We also discussed market access for our products to Japan which is a strong market for South African fruit exports, but with incredibly strict market access conditions. Japan deals with access to its market for agriculture variety by variety: for example, one type of grape may be allowed, but another not. We urgently need the list of varieties to be expanded if we are to fully realise the potential of this export market.

Applications to adjust these and other onerous conditions have dragged on since 2004, and we need a genuine political commitment to move the needle. The president committed to raising these matters in his engagements with the Japanese prime minister. He also proposed a commission between South African and Japan so that the issues could be actively addressed in practice, rather than remaining merely a commitment.

We warmly welcome the president’s commitment in these negotiations, as they signify a real opportunity for expanding South African exports. We also hope this sentiment will extend to other markets where South African products are being unfairly excluded on technical grounds.

The European Union’s ongoing 26-year campaign to restrict the trade of South African citrus to the continent citing something called Citrus Black Spot, is a case in point.
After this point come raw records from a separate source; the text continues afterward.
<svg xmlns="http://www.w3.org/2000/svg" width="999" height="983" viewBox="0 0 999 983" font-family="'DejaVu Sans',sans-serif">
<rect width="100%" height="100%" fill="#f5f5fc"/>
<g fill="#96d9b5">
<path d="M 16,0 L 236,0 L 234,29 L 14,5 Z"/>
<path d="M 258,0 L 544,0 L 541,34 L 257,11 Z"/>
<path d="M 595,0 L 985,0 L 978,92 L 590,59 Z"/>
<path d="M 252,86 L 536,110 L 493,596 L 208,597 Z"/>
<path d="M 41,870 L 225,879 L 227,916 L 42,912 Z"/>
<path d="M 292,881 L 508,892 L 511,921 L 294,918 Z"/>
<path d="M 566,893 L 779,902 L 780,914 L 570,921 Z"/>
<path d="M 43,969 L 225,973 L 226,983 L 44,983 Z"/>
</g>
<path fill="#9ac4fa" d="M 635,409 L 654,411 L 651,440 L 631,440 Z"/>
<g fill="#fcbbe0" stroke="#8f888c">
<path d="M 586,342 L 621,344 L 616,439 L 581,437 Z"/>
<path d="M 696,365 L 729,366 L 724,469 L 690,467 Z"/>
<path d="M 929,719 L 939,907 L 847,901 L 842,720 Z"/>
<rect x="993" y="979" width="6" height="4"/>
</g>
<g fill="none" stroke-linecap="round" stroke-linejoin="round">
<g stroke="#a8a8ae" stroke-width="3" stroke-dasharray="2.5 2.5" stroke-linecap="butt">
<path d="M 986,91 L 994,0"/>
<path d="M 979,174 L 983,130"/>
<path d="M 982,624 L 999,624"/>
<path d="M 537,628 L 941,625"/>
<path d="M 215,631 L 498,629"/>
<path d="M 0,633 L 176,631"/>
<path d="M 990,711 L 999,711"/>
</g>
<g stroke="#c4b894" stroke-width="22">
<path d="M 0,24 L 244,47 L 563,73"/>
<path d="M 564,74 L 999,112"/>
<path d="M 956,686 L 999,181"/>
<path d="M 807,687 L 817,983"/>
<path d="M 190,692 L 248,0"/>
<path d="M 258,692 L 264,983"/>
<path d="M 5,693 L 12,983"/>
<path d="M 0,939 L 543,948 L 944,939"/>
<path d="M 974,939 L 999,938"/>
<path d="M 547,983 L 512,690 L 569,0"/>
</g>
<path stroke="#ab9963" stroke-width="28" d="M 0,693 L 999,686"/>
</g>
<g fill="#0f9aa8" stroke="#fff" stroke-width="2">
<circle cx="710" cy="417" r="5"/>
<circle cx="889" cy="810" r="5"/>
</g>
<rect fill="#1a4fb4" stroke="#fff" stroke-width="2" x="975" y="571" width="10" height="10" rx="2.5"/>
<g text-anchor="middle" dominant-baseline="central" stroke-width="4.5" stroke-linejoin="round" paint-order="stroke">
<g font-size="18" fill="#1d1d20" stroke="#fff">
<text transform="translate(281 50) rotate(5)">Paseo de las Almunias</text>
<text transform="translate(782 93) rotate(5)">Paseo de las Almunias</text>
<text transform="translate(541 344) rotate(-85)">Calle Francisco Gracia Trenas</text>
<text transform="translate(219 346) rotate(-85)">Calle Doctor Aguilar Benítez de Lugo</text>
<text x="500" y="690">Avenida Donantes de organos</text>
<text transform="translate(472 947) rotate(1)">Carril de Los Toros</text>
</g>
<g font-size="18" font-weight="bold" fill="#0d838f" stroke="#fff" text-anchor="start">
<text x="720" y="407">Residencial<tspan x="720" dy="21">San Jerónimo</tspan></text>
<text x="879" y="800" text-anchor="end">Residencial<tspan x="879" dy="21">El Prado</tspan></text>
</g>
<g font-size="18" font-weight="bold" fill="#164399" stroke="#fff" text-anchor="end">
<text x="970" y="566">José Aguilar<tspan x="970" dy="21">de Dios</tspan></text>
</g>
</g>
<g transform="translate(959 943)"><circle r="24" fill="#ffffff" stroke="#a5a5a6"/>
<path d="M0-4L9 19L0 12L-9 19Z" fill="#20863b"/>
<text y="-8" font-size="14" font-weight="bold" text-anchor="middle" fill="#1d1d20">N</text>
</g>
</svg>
Citrus Black Spot (CBS) is a fungal disease that affects the outside of the fruit, but does not cause decay. Most important, scientists have shown that it cannot survive in the European climate and fruit is not a pathway – so the EU is at no risk of infection from imported fruit.

Despite this, the EU persists in classifying CBS a quarantine pest, and claims citrus fruit is a “pathway” for CBS transmission, placing EU crops at risk. South Africa agrees with the rest of the world’s opinion that our fruit cannot infect those in Europe.
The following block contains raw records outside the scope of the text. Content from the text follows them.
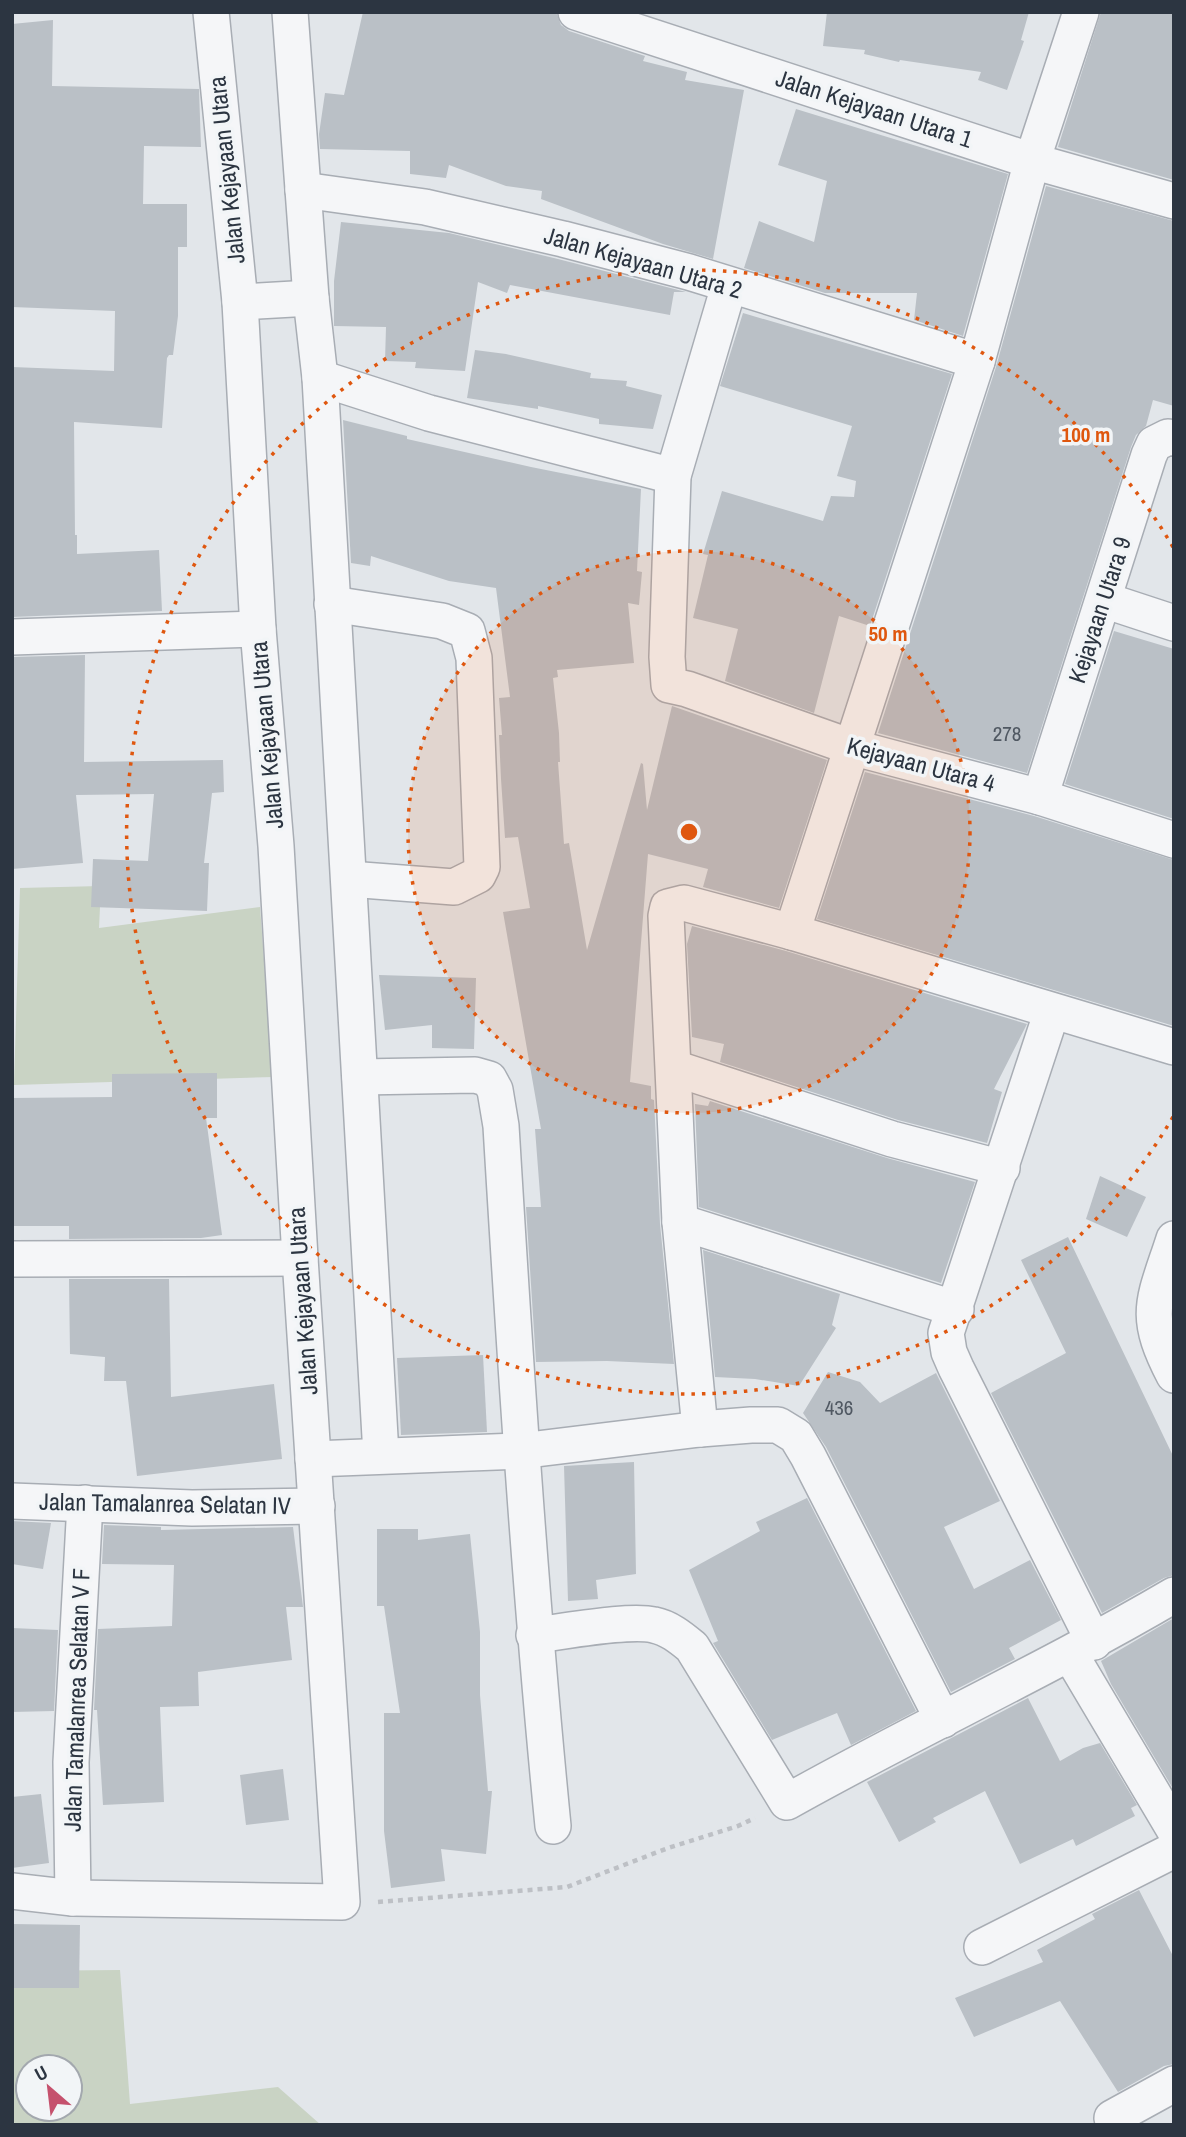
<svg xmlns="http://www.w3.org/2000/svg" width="1186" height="2137" font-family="'Archivo Narrow',sans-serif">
	<rect width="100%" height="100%" fill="#e2e6ea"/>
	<!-- green -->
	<g fill="#c9d3c4" fill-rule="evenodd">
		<path d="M101 886 99 928 260 907 273 1077 14 1085 20 888Z"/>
		<path d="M120 1970 130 2104 278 2087 321 2125H12V1971ZM28 2067H70V2109H28Z"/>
	</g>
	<!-- building -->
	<g fill="#bac0c6">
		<path d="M363 12H556L561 25 569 31 645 56 643 61 687 72 685 80 744 90 713 259 663 244 541 199 542 191 506 186 449 165 446 178 410 174V151L320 149 319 134 325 93 344 95Z"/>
		<path d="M827 12H1029L1021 40 1024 41 1007 90 978 80 981 72 900 60 899 62 864 54 865 50 823 46Z"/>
		<path d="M1101 12H1174V180L1058 147Z"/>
		<path d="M53 20 52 86 199 89 201 147 144 146 143 204H187V247H178V316L173 355H169L167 358 162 428 74 422 75 535H77V554L159 550 162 611 12 617V367L114 371 115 311 12 307V24Z"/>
		<path d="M796 109 1008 174 963 336 914 320 917 293H825L744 268 759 221 814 242 827 181 778 165Z"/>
		<path d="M1046 186 1174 221V406L1153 400 1146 426 1136 435 1131 447 1027 773 878 733 996 367Z"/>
		<path d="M341 222 449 233 558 259 686 292H674L670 315 510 285 507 293 478 282 465 371 415 368 416 362 385 361 386 327 334 326V281Z"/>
		<path d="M743 313 952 374 870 626 839 616 814 713 725 681 738 629 693 618 708 555 703 554 722 491 823 521 831 496 854 497 856 481 837 476 852 426 720 386Z"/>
		<path d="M475 350 506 354 591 373 590 378 627 381 626 386 662 395 653 429 599 424V419L538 406V409L467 398Z"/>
		<path d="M343 420 407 436V439L531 467 641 489 637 571 642 572 639 605 628 603 634 663 557 670 558 677 553 678 559 733 560 762H558L564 844 569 843 587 950 641 763 643 764 647 810 672 706 827 760 779 908 703 887 708 869 648 854 630 1082 651 1086V1099L654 1100 660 1224 674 1364 607 1361 536 1362 526 1207H541L535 1129H541L503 912 530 908 518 837 505 838 501 779 499 735H502L499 698 510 697 496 588 449 581 371 556 370 566 351 563Z"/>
		<path d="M1114 631 1174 649V819L1065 784Z"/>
		<path d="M85 655 84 762 223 760 224 792 212 793 204 863H209L207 911 91 907 93 859 148 861 154 794 76 795 83 863 12 869V657Z"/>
		<path d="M865 772 1034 816 1174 860V1026L817 919Z"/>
		<path d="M692 926 786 951 1027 1024 994 1089 1002 1092 987 1143 898 1120 720 1062 724 1044 692 1037 687 944Z"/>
		<path d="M379 975 476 978 474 1049 432 1048V1025L385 1030Z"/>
		<path d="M217 1073V1118H206L222 1235 201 1238 69 1239V1226H12V1098L112 1097V1074Z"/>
		<path d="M710 1101 887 1158 975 1182 941 1283 699 1207 695 1104 708 1106Z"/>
		<path d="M1100 1176 1146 1197 1127 1237 1086 1219Z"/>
		<path d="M1068 1237 1174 1458V1575L1164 1578 1102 1613 991 1393 1066 1353 1021 1260Z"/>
		<path d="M703 1250 840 1294 832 1325 836 1328 799 1386 755 1379 715 1377Z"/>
		<path d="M69 1279H169L171 1397 274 1384 282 1459 137 1476 126 1381H104L105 1357 70 1354Z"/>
		<path d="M483 1355 487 1432 401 1435 397 1358Z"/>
		<path d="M828 1372 860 1382 880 1403 936 1373 1000 1501 944 1527 974 1589 1030 1560 1061 1620 1009 1648 1015 1659 951 1692 826 1447 803 1413Z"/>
		<path d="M634 1462 636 1574 596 1580 598 1599 568 1601 564 1466Z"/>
		<path d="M807 1498 916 1711 851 1745 837 1713 772 1740 713 1643 718 1641 689 1570 760 1531 756 1522Z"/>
		<path d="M12 1521 51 1523 43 1569 12 1564Z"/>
		<path d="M104 1525 161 1527V1530L293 1527 303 1607H286L292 1660 198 1672 199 1706 160 1707 164 1802 103 1805 97 1710H94L98 1629 172 1626 174 1565 102 1564Z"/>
		<path d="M377 1529H418V1540L470 1534 480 1632V1695L488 1791H492L486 1854 441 1849 445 1881 391 1888 384 1831V1713H400L384 1606H377Z"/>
		<path d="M1174 1618V1786L1172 1787 1111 1684 1101 1661Z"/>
		<path d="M12 1628 58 1630 54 1711 12 1712Z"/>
		<path d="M1028 1698 1060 1761 1083 1748 1100 1743 1137 1805 1131 1808 1135 1816 1076 1846 1073 1839 1020 1864 985 1791 933 1818 936 1822 899 1842 867 1782Z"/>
		<path d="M283 1769 289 1820 246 1825 240 1775Z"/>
		<path d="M41 1794 49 1863 12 1868V1797Z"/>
		<path d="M1139 1890 1174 1958V2064L1164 2066 1118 2092 1060 2001 974 2037 955 1998 1043 1962 1037 1950 1095 1919 1092 1914Z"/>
		<path d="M12 1924 80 1925 79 1988H12Z"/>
	</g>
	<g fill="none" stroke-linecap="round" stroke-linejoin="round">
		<defs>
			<g id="minor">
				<path d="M290 12 311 298 320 378 381 1455"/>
				<path d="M576 12 1032 161 1174 201"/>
				<path d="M1081 12 1032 161 977 361 792 932 1174 1047"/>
				<path d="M303 190 425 207 563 239 689 272 977 361"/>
				<path d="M729 286 673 476 667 657 669 685 687 689 851 747 1040 797 1174 840"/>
				<path d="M240 302 311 298"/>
				<path d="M320 378 429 413 673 476"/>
				<path d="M1104 600 1174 623"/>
				<path d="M332 604 442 621 467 631 474 658 482 867 478 875 454 887 349 879"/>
				<path d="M12 637 258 629"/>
				<path d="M1040 797 1149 455 1154 444 1168 437 1174 438"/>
				<path d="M1052 1011 946 1333 949 1352 956 1368 1094 1642"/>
				<path d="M674 1068 892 1139 1002 1168"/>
				<path d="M360 1077 475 1075 489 1079 495 1090 501 1126C515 1359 530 1593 553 1826"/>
				<path d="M680 1222 956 1309"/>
				<path d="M1174 1239C1154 1301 1142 1314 1174 1375"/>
				<path d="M12 1259 300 1258"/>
				<path d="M700 1429 680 1222 666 916 668 907 684 903 792 932"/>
				<path d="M313 1459 520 1451 700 1429 751 1425H778L796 1436 808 1456 943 1720"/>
				<path d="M12 1501 192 1508 317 1506"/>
				<path d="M534 1635C563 1632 629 1619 654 1625 669 1628 681 1638 692 1647L787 1802C915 1730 1048 1669 1174 1595"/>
				<path d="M1070 1654 1174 1829"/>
				<path d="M12 1891 73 1898 342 1902 300 1258 276 846 258 629 240 302 211 12"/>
				<path d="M73 1898 71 1762 85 1503"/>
				<path d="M982 1947 1174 1850"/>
				<path d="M1112 2118 1174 2084"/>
			</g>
		</defs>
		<!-- minor casing -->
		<use href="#minor" stroke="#a8adb4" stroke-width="38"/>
		<!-- path -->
		<path stroke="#bdc0c5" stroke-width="4.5" stroke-dasharray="5 5" stroke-linecap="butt" d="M378 1902 567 1887 668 1848 738 1826 755 1818"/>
		<!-- minor -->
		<use href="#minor" stroke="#f5f6f8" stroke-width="35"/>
	</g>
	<!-- distance rings -->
	<circle cx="689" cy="832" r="281" fill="#df570f" fill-opacity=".12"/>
	<g fill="none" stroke="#df570f" stroke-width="3.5" stroke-dasharray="3.5 7">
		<circle cx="689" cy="832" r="281"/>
		<path d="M1173 1117A562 562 0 1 1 1173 547"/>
	</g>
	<g text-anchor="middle" stroke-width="7" stroke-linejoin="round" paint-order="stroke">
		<!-- number labels -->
		<g font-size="21" fill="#505862">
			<text x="1007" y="741">278</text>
			<text x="839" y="1415">436</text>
		</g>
		<!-- street labels -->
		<g font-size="24" fill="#2c3541" stroke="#f2f5f7">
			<text transform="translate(874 109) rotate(18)" y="8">Jalan Kejayaan Utara 1</text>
			<text transform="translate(227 170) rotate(-96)" y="8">Jalan Kejayaan Utara</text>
			<text transform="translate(643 263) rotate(16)" y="8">Jalan Kejayaan Utara 2</text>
			<text transform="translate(1100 610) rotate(-72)" y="8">Kejayaan Utara 9</text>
			<text transform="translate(267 735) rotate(-95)" y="8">Jalan Kejayaan Utara</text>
			<text transform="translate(921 765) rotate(15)" y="8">Kejayaan Utara 4</text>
			<text transform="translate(303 1301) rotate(-94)" y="8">Jalan Kejayaan Utara</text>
			<text transform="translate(165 1504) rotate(1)" y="8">Jalan Tamalanrea Selatan IV</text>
			<text transform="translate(77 1700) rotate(-88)" y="8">Jalan Tamalanrea Selatan V F</text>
		</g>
	</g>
	<circle cx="689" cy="832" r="10" fill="#df570f" stroke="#f2f5f7" stroke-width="3.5"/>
	<g font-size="21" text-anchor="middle" font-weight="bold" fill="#df570f" stroke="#f2f5f7" stroke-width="7" stroke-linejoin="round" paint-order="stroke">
		<text x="1086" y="442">100 m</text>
		<text x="888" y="641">50 m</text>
	</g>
	<!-- border -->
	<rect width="1186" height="2137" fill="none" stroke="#2c3541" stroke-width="28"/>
	<!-- north arrow -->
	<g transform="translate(49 2088) rotate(332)"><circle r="33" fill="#f2f5f7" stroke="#a3a8ae" stroke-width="2"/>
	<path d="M0-5L12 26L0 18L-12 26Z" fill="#c5516d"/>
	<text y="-10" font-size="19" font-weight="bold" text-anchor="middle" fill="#2c3541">U</text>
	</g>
</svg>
The South African citrus industry has gone above and beyond to ensure that we meet all of these burdensome regulations, investing in significant research and successful proactive measures to contain the disease – despite scientific evidence that this is not necessary.

This costs the industry an estimated R1.86-billion, and leaves the industry reliant on the whims of EU bureaucracy, which holds up consignments without bothering to perform any tests as to whether the fungus is viable.

As long as the EU persists in this unfair practice, South African growth will suffer – the expansion of market access overseas is crucial to creating jobs in our country. If the government is genuinely committed to its new plan for economic growth, tackling these unfair practices is the only way to deliver its promise to create jobs.

We hope the president’s commitment to addressing unfair export market exclusion in Yokohama will extend to the EU case as well. In this case, we are of the firm view that lodging a dispute with the WTO is crucial if we are to export successfully to the EU. The restriction dates as far back as 1992, and the EU seems to have no interest in altering its regulations. The new Minister of Trade and Industry, Ebrahim Patel, is currently examining the options available on this issue and we hope he will follow the president’s lead.

As the citrus industry, we are committed to working with the government to ensure that South African products are given fair access, so that we can help grow the economy and create those one million new jobs envisaged by our finance minister. BM

Chadwick is the chief executive officer of the Citrus Growers’ Association of Southern Africa.